By using technologies that “know” where they are located (GPS, RFID, laser range finders, Wi-Fi or the like), the players’ position, movements, routes and speed becomes important in future digital games. It provides the possibility of combining the best from the physical and the virtual world in a whole new type of game.
New possibilities require new knowledge. Which types of games will be viable and exciting to transfer to these hybrid spaces between games and geranium? What does it take for the players’ encounter with the physical location to bring that extra dimension to the game – also seen from an experience-related point of view?
At the Center for Playware we had a Ph.D project that studied exactly what happens when the digital games enters the physical space – also known as “pervasive games”.

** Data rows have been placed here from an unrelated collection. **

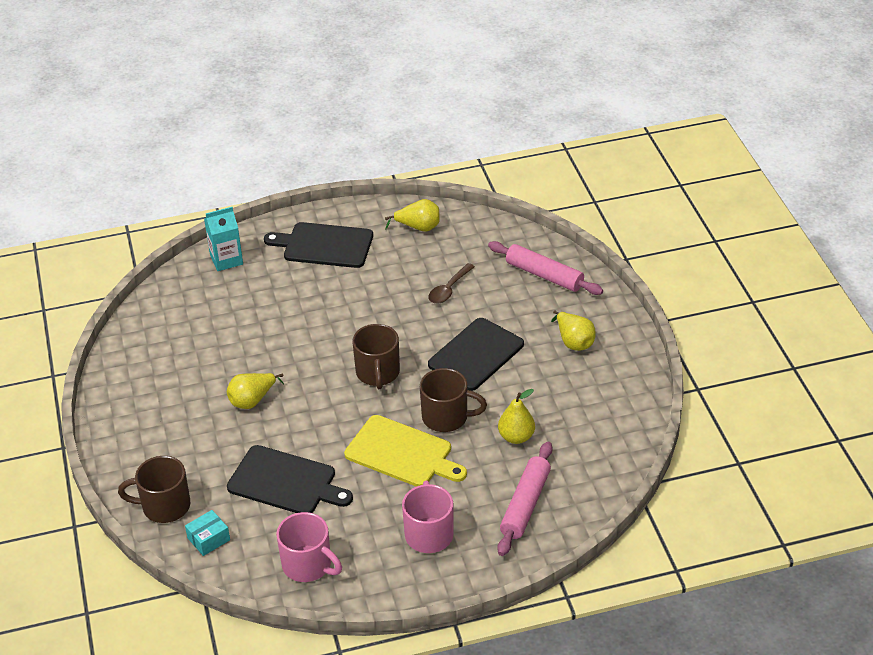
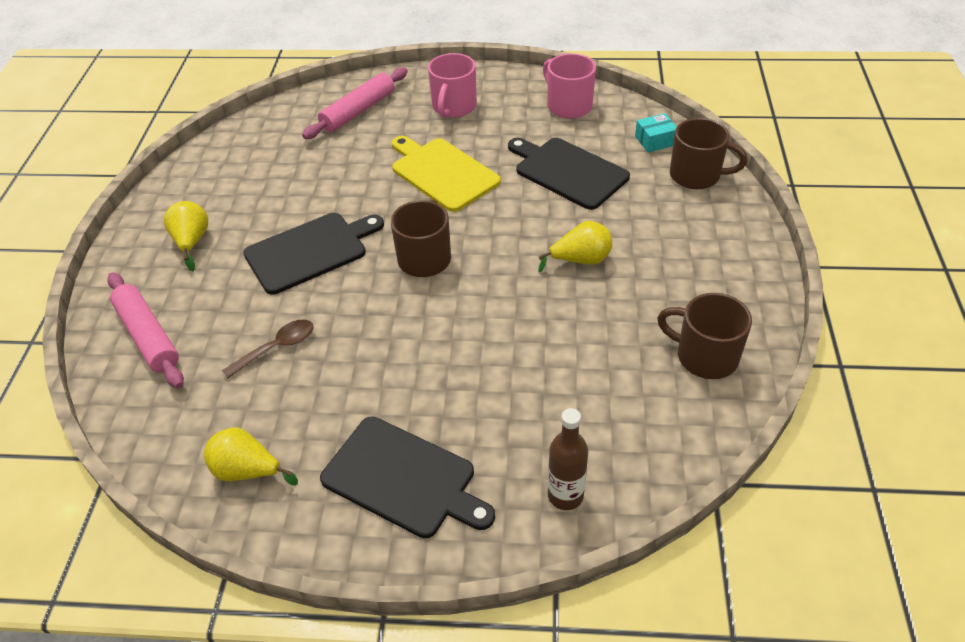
camera: 160 degrees left, 5 degrees up
turquoise carton [204,207,243,271] -> brown bottle [548,408,588,510]
brown mug [420,368,487,432] -> brown mug moved to [657,293,752,379]
yellow pear [498,389,535,444] -> none

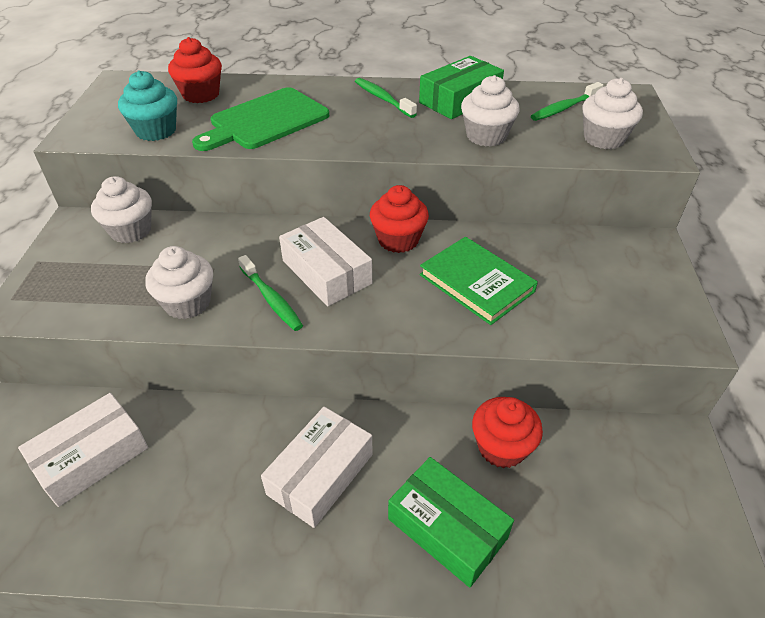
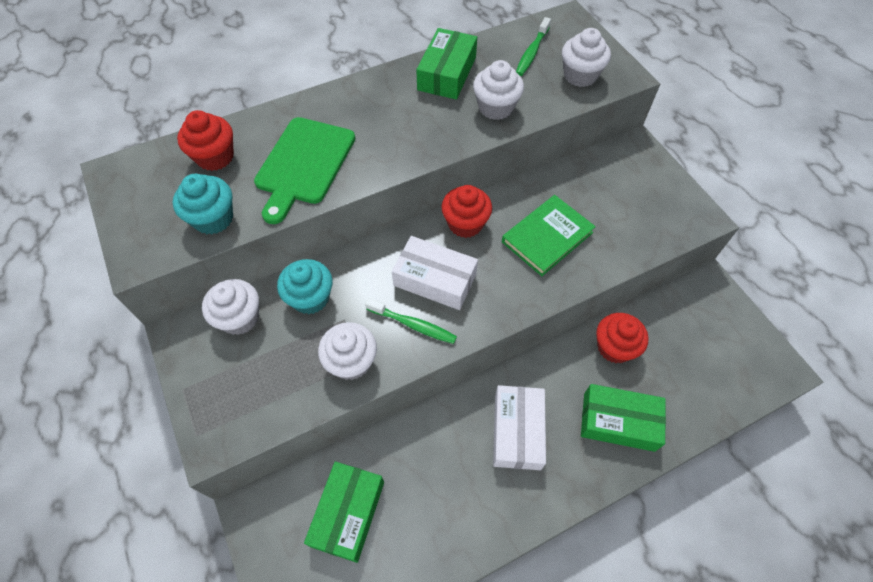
camera: 30 degrees left, 15 degrees up
white box [18,393,148,507] -> green box [304,462,384,563]
green toothbrush [355,78,417,118] -> none
green book [420,237,538,325] -> green book turned 60 degrees counterclockwise [502,195,596,276]
none -> turquoise cupcake [277,259,333,314]

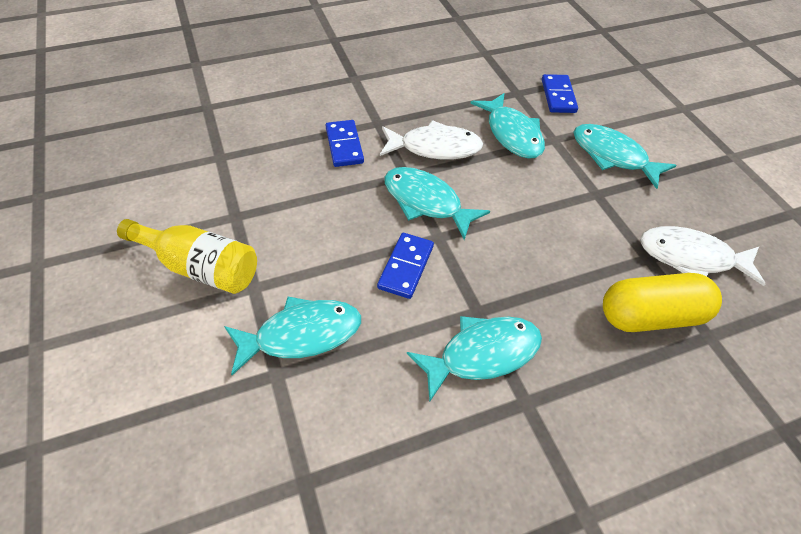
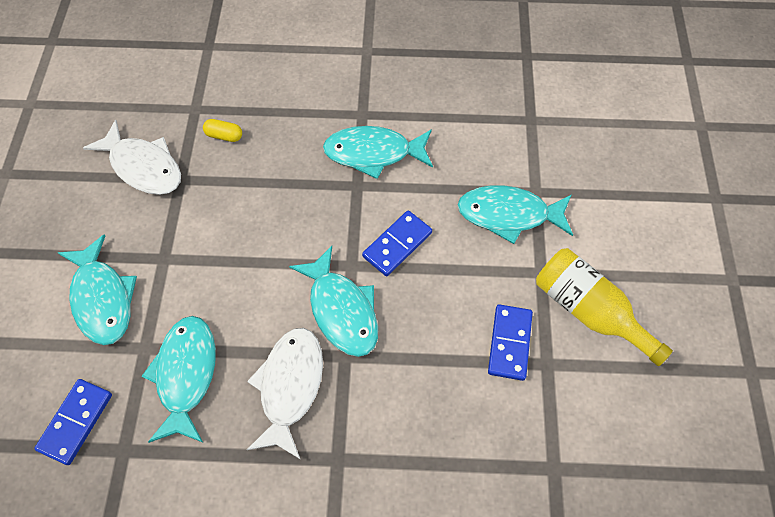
camera: 155 degrees left, 10 degrees up
blue domino [326,120,364,167] -> blue domino moved to [488,304,533,381]
white fish [380,120,483,160] -> white fish turned 75 degrees clockwise [247,328,323,460]
yellow capsule [603,273,722,332] -> yellow capsule [203,119,242,142], size x0.42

The project examined how both the virtual and the physical space interacts during the games, and what this means for the player’s perception of the game. There is a need for a thorough understanding of this interaction, or maybe even to break up the concepts entirely, thereby finding new concepts that support the development of interesting games across spaces.
When the players enter the streets, they follow the goal, rules and story of the game. The players perceive their surroundings through game optics. This brings about interesting possibilities, not only for game enthusiasts, but also for tourists, newcomers or for those interested in architecture and history for example. To be able to make use of this possibility, we need to gain knowledge and experience of how the rules of a game, its goals and stories influences the perception of the physical surroundings.
It is challenging to find the level of how close the game must be connected to the physical surroundings. The players state that a game becomes pointless if there is “no reason why they are out in the streets”. This speaks in favor of establishing a close connection to the gamers’ surroundings. On the other hand, games that are based on one location, e.g. in the monastery garden behind the church of St. Knud in Odense, cannot immediately be moved to a new location without a game producer changing the game. The game loses its mobility, which can be one of the reasons why pervasive games have not hit the civil market yet.
The players’ experience is central to the survey, because it is really the experience that is sold when a digital game is handed over the counter or is downloaded.
The project casts light upon the role of the physical surroundings and the players, together, in a number of pervasive games. That is, how the games are perceived by the players, and what it takes to add meaning to the players’ encounter with the physical surroundings. As a part of the project, the game “Sara’s visions” has been developed in cooperation with the company DJEEO (www.djeeo.dk). It is now possible to play the game at Odense Central Library – and, of course, in the streets of Odense.
The project has received financial support from Development Forum Odense and the municipality of Odense.
The Ph.D project is a part of the research project Serious Games on a Global Market.